Alfonso Romo, former head of Andrés Manuel López Obrador’s Office of the Presidency between 2018 and 2020, left the 4T government in December 2020, officially by his own decision, arguing that he had served his term after helping to coordinate priority projects such as the Mayan Train. However, his departure was perceived as a break with López Obrador due to disagreements over economic policies and the growing radicalization of the 4T (Tourist Party). Romo, a magnate with interests in agribusiness and finance, represented a bridge to the business sector that the 4T (Tourist Party) never fully consolidated. His departure left a tense relationship with the government, marked by the distrust of his influence and his past as an advisor to PRI governments by some sectors of Morena.
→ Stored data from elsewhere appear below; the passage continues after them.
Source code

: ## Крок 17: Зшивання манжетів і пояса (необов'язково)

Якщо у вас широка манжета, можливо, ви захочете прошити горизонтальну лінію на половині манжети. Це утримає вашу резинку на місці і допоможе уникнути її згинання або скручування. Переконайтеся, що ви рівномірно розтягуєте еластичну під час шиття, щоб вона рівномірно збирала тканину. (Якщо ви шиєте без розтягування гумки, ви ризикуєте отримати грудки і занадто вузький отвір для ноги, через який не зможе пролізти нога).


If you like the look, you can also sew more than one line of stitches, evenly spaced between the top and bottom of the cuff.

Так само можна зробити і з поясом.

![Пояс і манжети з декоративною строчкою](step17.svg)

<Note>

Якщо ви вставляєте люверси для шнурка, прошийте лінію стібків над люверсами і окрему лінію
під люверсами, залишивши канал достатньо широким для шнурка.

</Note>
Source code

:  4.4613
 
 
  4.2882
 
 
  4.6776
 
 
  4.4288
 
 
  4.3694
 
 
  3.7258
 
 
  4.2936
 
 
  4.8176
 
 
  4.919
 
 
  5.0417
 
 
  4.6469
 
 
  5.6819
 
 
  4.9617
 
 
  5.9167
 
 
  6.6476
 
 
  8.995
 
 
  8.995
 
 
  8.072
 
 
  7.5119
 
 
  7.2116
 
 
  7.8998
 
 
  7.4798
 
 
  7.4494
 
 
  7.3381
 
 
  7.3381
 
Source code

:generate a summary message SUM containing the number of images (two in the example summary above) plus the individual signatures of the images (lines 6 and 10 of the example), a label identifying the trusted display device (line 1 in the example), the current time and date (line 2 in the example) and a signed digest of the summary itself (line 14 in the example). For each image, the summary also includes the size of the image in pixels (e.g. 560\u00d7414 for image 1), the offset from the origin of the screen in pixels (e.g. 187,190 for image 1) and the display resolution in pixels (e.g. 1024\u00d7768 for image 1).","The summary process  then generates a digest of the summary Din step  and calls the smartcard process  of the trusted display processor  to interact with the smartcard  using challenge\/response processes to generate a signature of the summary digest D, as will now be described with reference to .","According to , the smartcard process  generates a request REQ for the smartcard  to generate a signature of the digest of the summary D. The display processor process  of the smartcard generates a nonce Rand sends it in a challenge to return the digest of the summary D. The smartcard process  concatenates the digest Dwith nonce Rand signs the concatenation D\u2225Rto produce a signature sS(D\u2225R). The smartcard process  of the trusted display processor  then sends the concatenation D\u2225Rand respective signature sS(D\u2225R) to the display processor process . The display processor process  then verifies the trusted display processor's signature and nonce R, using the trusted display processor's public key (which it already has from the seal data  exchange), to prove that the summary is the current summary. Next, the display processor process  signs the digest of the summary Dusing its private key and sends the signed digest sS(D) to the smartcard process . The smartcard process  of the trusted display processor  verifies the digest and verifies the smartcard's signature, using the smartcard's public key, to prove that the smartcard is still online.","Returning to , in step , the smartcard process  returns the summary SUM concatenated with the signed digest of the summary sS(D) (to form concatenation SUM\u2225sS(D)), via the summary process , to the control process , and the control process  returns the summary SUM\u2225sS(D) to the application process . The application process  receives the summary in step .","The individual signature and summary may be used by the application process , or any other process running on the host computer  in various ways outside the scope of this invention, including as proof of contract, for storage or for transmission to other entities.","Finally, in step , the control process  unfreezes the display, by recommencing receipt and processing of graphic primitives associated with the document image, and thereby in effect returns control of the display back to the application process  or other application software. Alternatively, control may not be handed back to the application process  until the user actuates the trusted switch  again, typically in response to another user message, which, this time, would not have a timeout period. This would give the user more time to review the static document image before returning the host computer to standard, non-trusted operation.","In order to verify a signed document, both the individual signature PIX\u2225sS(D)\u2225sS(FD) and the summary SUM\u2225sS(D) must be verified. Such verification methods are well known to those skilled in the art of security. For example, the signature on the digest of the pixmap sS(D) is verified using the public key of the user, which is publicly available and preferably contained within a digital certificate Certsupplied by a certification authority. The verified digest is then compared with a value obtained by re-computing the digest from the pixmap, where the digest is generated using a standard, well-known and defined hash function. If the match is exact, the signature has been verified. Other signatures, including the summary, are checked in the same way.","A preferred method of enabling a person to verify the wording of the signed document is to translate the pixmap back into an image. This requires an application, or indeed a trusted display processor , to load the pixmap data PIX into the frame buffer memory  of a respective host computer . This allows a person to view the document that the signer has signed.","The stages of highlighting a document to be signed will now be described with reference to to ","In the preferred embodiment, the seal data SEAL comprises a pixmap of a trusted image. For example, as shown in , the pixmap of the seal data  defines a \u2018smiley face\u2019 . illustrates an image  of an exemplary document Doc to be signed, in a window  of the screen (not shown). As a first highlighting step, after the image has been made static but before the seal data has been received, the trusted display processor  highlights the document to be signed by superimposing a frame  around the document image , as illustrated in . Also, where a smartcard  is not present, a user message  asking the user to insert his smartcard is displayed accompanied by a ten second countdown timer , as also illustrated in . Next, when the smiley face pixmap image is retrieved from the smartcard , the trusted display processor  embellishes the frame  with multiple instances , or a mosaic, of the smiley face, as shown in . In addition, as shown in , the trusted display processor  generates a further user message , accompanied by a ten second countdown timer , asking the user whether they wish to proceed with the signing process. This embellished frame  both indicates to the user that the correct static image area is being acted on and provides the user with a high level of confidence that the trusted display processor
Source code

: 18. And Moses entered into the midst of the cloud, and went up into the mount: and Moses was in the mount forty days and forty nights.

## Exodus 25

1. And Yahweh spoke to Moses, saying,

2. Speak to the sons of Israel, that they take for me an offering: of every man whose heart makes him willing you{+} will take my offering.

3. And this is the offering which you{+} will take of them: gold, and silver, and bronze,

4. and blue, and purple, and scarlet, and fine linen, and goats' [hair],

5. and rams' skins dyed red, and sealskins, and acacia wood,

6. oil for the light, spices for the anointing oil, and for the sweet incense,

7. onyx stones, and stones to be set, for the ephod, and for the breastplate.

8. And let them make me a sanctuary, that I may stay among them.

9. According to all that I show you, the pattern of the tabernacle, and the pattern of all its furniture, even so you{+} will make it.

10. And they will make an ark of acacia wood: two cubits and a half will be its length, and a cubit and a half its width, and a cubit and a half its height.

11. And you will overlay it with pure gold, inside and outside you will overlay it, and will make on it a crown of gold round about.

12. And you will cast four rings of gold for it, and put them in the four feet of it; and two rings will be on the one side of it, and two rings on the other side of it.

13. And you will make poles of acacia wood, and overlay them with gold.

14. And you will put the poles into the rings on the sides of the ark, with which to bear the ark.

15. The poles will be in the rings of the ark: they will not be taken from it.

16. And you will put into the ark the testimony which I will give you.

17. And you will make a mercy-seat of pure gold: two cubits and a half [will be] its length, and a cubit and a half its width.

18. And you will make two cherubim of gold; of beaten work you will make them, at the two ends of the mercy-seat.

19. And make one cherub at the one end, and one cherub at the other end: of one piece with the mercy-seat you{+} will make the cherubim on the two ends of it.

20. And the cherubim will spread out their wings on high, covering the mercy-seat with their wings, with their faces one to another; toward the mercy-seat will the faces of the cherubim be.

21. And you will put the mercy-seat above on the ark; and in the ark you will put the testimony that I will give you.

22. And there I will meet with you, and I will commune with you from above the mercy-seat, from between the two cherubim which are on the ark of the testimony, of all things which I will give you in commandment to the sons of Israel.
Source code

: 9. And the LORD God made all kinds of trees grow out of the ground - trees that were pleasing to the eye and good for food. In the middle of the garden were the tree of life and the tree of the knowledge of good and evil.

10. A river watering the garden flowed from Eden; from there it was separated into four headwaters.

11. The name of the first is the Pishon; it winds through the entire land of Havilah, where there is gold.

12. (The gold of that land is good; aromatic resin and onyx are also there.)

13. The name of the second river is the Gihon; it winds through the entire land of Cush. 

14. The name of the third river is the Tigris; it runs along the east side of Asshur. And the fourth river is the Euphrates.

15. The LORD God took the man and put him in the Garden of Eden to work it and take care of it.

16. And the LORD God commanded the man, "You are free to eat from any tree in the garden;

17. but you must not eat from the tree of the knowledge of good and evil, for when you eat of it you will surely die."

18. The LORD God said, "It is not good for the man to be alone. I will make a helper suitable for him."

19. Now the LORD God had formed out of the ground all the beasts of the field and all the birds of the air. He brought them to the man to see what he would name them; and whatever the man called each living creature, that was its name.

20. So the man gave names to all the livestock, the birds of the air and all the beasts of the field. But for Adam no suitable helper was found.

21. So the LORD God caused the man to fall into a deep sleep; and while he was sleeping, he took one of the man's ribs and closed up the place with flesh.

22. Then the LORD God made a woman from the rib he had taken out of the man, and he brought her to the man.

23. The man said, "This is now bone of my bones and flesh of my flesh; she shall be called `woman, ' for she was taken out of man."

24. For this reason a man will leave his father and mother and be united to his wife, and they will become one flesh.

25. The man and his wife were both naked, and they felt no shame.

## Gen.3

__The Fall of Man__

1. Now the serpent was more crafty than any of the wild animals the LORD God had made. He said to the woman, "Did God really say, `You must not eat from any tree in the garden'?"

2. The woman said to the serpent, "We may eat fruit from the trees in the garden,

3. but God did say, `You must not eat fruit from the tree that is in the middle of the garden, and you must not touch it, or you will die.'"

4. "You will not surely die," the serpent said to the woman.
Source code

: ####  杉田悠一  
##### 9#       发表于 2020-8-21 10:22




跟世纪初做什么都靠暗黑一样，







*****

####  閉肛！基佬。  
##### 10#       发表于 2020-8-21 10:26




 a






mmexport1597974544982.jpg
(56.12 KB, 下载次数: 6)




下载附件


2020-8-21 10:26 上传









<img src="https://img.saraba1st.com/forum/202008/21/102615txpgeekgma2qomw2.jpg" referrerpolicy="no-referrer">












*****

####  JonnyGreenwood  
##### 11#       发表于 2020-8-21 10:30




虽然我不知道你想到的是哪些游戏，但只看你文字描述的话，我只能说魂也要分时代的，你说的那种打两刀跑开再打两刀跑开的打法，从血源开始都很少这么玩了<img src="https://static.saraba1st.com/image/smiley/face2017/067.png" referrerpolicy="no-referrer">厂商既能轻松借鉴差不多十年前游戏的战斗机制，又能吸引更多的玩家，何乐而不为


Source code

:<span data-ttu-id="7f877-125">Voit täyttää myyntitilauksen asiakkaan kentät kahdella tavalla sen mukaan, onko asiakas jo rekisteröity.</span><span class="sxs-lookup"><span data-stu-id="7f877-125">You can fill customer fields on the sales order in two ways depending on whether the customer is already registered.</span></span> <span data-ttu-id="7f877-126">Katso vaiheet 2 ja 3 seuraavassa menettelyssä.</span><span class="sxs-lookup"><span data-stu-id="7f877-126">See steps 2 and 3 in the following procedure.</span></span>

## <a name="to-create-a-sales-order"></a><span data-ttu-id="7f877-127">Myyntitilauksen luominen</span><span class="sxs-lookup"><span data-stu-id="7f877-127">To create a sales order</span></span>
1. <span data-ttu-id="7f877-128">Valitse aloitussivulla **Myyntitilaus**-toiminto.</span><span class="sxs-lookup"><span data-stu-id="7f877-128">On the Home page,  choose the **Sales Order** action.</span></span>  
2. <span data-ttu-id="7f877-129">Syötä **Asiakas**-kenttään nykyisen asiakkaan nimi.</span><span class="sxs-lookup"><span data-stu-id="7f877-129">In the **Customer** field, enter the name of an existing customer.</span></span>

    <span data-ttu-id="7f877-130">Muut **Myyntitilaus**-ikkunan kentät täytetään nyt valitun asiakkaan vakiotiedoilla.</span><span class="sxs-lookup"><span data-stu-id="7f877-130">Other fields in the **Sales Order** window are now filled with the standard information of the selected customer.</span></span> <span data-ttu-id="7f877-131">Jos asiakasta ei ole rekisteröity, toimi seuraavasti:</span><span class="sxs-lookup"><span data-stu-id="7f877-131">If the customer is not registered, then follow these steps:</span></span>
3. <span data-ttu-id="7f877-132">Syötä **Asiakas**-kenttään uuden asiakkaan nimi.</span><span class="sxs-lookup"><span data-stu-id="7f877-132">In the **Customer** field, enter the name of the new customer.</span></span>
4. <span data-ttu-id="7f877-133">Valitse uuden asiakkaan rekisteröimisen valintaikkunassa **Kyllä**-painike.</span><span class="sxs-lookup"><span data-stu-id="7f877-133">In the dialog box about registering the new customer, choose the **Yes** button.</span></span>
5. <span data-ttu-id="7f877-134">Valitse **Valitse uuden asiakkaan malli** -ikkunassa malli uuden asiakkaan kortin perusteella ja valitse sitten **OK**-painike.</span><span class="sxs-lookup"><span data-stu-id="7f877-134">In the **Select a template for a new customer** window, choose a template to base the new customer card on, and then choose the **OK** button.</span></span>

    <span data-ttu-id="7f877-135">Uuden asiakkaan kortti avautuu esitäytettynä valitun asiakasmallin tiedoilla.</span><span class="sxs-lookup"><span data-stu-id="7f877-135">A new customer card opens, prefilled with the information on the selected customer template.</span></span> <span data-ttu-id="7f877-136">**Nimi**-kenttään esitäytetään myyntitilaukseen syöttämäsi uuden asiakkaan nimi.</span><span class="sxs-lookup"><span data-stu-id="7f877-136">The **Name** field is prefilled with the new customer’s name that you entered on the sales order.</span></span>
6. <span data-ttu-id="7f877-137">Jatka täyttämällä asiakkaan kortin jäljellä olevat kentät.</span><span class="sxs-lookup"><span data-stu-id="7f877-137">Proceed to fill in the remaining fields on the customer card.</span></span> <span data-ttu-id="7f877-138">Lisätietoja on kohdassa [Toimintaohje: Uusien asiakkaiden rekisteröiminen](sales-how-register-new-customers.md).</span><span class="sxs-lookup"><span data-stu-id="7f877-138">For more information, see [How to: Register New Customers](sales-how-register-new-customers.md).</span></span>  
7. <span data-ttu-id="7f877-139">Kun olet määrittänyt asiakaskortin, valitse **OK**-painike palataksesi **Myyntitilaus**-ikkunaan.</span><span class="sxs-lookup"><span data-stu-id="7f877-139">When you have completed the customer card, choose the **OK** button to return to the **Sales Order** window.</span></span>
The intervention of Vector, which manages 290 billion pesos in assets under custody, has found no evidence of money laundering, according to the Ministry of Finance, which reports only administrative irregularities sanctioned with 134 million pesos between Vector, CIBanco, and Intercam. However, the US indictment, which will take effect in mid-July, threatens to limit Vector’s international operations, a significant blow to Romo, whose fortune depends on trust in his financial institutions. The CNBV assures that client assets are protected, but the shadow of the accusations lingers, fueled by the lack of transparency in Vector’s operations and its alleged relationship with Chinese companies linked to the trade of chemical precursors.
The current relationship between Romo and Claudia Sheinbaum’s government is distant and pragmatic. Although the 4T has defended the soundness of the Mexican financial system and demanded evidence from the Treasury Department, it has not shown explicit support for Romo. Sheinbaum, in line with López Obrador, has avoided directly confronting the US, but official rhetoric suggests a defense of financial sovereignty in the face of what they describe as baseless accusations. Vector’s intervention seems more like an attempt to contain reputational damage than support for Romo, who faces scrutiny that could weaken his position in the private sector and his legacy as a bridge between the 4T and business leaders.
The Vector case exposes the contradictions of the 4T: a government that claims to fight corruption, but fails to disassociate itself from controversial figures like Romo. The US accusations, although unproven in Mexico, reinforce the perception that the national financial system remains vulnerable to organized crime. For Romo, the scandal represents an existential crisis: his departure from the 4T left him politically isolated, and now his financial empire is in jeopardy. While the CNBV and the Treasury insist there is no evidence of illicit activity, the lack of clarity and pending US sanctions keep Romo in a precarious position, with the risk that this episode could mark the decline of his influence in Mexico.